In this iteration, the specific question is whether the 93-year-old Bladensburg Peace Cross at the Bladensburg, MD World War One memorial violates the First Amendment’s prohibition against government-established religion.
It’s clear to this observer that the Blandenburg Peace Cross does not violate the Establishment Clause. The structure is not an overt government promotion of Christianity at the expense of other religious faiths that all Americans can freely observe.
One could interpret the cross as honoring those WWI fallen soldiers who believed in God and Jesus Christ. But such an inference does not bar recognition of American Jews, Muslims, and Buddhists, Hindus or even atheists and agnostics who may also have given their lives.
Would opponents of the cross be equally intense if there were a Jewish Star of David or Menorah and Islamic Crescent also standing at the memorial? Or would this ameliorate only arguments from those who argue for universal pious parity?

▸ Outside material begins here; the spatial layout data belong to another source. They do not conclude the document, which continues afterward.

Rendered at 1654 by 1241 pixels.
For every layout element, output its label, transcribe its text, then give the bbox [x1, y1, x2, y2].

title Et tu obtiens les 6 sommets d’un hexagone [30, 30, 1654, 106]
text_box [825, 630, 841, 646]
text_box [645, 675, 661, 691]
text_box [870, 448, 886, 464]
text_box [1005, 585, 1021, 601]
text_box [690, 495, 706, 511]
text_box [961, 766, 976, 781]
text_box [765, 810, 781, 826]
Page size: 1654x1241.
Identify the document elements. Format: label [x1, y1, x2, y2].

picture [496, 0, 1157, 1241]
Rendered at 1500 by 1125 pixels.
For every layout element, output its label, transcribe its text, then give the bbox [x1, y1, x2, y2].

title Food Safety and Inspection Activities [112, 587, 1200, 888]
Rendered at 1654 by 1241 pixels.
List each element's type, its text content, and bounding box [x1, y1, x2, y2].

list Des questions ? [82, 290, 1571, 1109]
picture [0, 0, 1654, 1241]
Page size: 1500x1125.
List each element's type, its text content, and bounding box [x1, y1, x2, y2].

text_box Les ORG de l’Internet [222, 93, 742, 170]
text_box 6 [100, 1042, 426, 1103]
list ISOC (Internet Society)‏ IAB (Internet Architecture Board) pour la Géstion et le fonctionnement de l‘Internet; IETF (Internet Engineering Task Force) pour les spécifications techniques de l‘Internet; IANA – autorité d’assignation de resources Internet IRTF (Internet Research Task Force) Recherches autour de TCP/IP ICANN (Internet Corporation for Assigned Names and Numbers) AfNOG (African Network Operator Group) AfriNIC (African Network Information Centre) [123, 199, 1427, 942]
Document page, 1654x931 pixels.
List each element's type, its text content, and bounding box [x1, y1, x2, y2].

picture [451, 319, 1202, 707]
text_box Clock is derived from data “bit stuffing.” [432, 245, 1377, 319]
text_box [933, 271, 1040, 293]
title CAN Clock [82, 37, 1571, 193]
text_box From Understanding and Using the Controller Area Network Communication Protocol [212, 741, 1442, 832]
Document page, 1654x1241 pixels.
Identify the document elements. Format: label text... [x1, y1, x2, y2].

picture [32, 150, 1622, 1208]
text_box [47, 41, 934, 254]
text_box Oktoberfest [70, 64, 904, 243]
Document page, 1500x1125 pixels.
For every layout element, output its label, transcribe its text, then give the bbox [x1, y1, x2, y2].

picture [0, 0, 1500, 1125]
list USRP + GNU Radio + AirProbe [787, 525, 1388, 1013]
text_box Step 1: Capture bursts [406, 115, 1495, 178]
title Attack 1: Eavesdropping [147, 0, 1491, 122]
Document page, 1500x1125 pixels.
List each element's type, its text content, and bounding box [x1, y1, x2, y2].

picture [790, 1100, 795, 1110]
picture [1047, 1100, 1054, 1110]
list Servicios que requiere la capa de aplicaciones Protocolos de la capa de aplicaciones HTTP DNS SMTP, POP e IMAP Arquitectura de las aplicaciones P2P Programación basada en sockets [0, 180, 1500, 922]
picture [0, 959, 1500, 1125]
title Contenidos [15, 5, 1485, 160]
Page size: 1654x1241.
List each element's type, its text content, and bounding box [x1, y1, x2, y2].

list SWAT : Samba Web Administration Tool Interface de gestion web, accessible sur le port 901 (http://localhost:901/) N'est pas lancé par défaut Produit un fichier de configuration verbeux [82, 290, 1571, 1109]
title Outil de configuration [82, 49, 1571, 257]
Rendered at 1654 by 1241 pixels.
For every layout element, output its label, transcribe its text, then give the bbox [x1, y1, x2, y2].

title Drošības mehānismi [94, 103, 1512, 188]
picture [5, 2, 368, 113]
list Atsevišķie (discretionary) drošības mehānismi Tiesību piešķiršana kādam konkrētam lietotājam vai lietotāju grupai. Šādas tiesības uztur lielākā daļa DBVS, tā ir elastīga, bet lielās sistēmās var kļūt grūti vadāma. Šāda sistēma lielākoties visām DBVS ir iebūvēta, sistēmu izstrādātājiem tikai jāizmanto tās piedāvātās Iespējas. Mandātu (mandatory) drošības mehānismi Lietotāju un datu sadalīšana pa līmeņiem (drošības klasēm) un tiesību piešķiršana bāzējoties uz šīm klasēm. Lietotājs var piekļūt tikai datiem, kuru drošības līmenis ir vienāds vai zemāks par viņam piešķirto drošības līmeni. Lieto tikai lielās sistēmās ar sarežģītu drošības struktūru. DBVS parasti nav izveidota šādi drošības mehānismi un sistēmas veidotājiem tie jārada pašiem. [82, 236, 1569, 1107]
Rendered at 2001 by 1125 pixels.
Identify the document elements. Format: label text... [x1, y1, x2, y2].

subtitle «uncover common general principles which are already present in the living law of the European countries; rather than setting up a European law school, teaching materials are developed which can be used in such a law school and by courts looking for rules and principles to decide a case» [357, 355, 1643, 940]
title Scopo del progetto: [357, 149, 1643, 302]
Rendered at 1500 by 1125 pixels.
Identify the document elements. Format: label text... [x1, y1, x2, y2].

The Supreme Court (SCOTUS) has an opportunity to clarify the so-called “Lemon” standard for determining Establishment Clause violations. Lemon v. Kurtzman revolved around a Rhode Island law that approved salary increases for teachers at non-public schools because most instructors earned less that public school teachers. At issue was whether the state law—that benefited primarily Catholic parochial school instructors—violated the First Amendment’s separation of church and state mandate.
The Supreme Court ruled that Rhode Island’s law created excessive “entanglement between government and religion.”
At last week’s SCOTUS oral arguments on American Legion v. American Humanist Association, Chief Justice John Roberts and Associate Justice Neil Gorsuch expressed displeasure with the Lemon standard as the prevailing test for Establishment Clause rulings.
Several observers predict the Supreme Court will decide there is no infringement of the Establishment Claus—Bladensburg Peace Cross will remain standing.
That would be the correct ruling. One based on the original intent of the Founding Fathers and a refreshing endorsement of common sense.